Le dernier épisode du magazine quotidien Marie-Claude jouera le mercredi 12 avril à 10 h. D’ici là, il lui reste 24 émissions à enregistrer, l’équivalent du tiers de sa saison régulière.

« Je vais les faire dans le bonheur et dans le plaisir. C’est la fin d’un cycle de ma vie. J’ai toujours la lumière à on pour trouver des sujets, il y a tellement de choses qui m’allument. Je regarde L’empereur à Noovo et je me dis ça, c’est L’amour avec un grand A de 2023 », confie Marie-Claude Barrette.

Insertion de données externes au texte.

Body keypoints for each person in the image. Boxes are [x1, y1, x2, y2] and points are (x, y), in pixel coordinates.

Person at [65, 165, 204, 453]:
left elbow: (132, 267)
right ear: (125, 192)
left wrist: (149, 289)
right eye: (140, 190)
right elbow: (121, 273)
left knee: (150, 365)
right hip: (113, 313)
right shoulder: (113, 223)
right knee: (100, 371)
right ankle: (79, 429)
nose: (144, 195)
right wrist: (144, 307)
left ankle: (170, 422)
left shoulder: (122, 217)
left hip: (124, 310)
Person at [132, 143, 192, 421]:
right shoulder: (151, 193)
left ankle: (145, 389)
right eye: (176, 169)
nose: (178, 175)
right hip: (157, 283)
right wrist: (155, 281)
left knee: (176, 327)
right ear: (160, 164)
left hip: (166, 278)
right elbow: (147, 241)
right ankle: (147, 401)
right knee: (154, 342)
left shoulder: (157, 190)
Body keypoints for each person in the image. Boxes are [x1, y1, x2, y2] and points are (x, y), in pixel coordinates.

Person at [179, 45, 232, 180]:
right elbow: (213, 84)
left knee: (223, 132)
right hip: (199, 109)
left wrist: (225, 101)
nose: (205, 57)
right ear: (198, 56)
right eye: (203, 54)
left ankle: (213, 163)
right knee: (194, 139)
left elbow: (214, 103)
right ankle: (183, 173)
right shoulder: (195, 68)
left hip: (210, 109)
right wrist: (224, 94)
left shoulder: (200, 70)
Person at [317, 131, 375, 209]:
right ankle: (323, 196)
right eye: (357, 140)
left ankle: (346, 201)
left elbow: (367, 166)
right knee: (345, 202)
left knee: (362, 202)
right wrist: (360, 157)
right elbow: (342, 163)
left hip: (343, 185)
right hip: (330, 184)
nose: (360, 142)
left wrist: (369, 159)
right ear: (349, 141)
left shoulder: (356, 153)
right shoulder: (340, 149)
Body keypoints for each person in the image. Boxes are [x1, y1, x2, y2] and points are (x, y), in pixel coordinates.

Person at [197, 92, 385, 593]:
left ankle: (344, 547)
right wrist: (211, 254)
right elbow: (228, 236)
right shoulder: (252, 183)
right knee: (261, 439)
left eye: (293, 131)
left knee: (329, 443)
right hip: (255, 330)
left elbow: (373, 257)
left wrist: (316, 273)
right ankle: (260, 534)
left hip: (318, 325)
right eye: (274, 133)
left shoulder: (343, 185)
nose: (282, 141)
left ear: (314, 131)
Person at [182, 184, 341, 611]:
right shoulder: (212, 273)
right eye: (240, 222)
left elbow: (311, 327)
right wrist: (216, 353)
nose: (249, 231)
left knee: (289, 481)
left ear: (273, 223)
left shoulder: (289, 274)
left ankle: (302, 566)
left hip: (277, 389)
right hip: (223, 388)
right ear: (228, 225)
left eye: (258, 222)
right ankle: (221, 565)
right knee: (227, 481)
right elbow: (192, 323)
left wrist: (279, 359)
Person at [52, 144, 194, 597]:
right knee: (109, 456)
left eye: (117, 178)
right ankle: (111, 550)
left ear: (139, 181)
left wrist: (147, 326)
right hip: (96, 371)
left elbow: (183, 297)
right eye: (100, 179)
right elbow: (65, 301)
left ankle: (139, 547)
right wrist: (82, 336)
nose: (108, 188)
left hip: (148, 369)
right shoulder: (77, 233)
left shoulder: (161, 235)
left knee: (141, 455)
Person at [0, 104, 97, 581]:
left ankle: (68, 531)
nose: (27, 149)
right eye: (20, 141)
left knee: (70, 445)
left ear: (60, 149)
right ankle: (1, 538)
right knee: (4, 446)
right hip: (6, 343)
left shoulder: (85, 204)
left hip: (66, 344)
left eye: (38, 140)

Aux États-Unis, de grosses pointures accaparent les ondes à 9 h ou 10 h, dont Kelly Ripa, Ryan Seacrest, Drew Barrymore, Rachael Ray, Sherri Shepherd de même que Hoda Kotb et Jenna Bush Hager de la quatrième heure du Today Show. Chez nous, le créneau matinal meurt à petit feu.

Noovo y a renoncé – MCBG et C’est extra du temps de V, quelqu’un ? – et repasse maintenant des films. Télé-Québec consacre ses matinées aux tout-petits. Depuis la fin de l’émission quotidienne de Marina Orsini en 2019, Radio-Canada relaie la reprise d’On va se le dire de Sébastien Diaz contre Marie-Claude à TVA.

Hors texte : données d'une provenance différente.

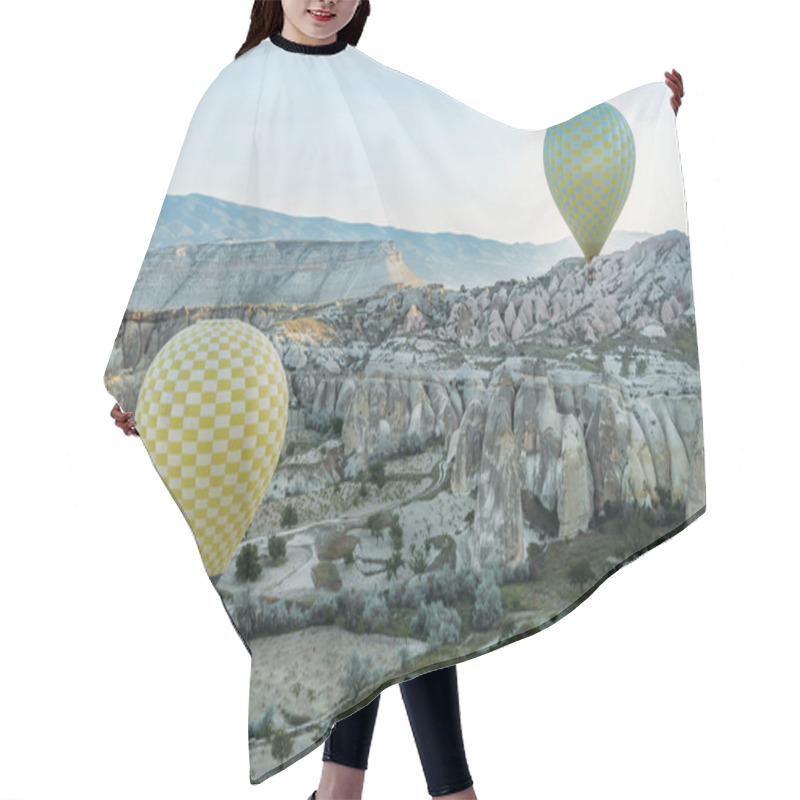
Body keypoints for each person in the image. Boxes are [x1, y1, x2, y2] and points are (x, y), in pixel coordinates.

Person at [110, 3, 685, 798]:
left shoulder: (377, 87)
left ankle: (351, 791)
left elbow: (488, 164)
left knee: (385, 592)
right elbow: (182, 250)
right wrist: (151, 380)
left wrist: (638, 119)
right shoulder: (234, 92)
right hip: (269, 390)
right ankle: (431, 792)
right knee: (371, 597)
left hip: (351, 372)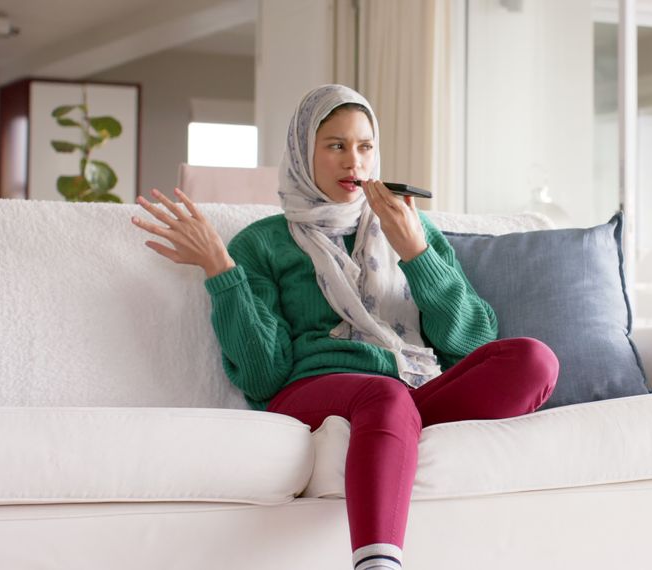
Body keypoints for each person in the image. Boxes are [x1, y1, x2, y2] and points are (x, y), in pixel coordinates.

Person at [131, 84, 559, 570]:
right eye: (335, 145)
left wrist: (417, 254)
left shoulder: (410, 227)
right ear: (302, 150)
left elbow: (474, 343)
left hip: (408, 387)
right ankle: (377, 562)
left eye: (364, 146)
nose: (353, 162)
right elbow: (262, 375)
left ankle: (396, 428)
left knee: (532, 360)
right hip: (311, 387)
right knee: (384, 396)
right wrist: (220, 271)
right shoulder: (262, 243)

Et avant Marina, Radio-Canada a testé un paquet de concepts avec peu de succès, dont Alors on jase ! d’Élyse Marquis et Joël Legendre, Grosse journée d’Annie Broccoli, Ma vie en main de Mario Langlois, Droit au cœur de France Castel et 37,5 de Danielle Perreault.

« Radio-Canada a jeté la serviette après Marina Orsini. TVA a gardé le fort longtemps. Je les salue pour ça. Il y a des gens à TVA qui ont cru en moi, il y a des gens qui ont vu des choses en moi que je ne voyais pas », se souvient Marie-Claude Barrette, qui a fondé sa propre boîte de production, Humano, en partenariat avec le groupe Attraction de Richard Speer.

« Je peux produire des émissions dans lesquelles je ne serai pas. Être sous les projecteurs, ce n’est pas aussi important que de faire œuvre utile », rappelle Marie-Claude Barrette, qui sera peut-être la dernière des Mohicanes à siroter son Keurig avec nous à 10 h.

Malgré l’appui inconditionnel des « vieux », la télé du matin s’éteint.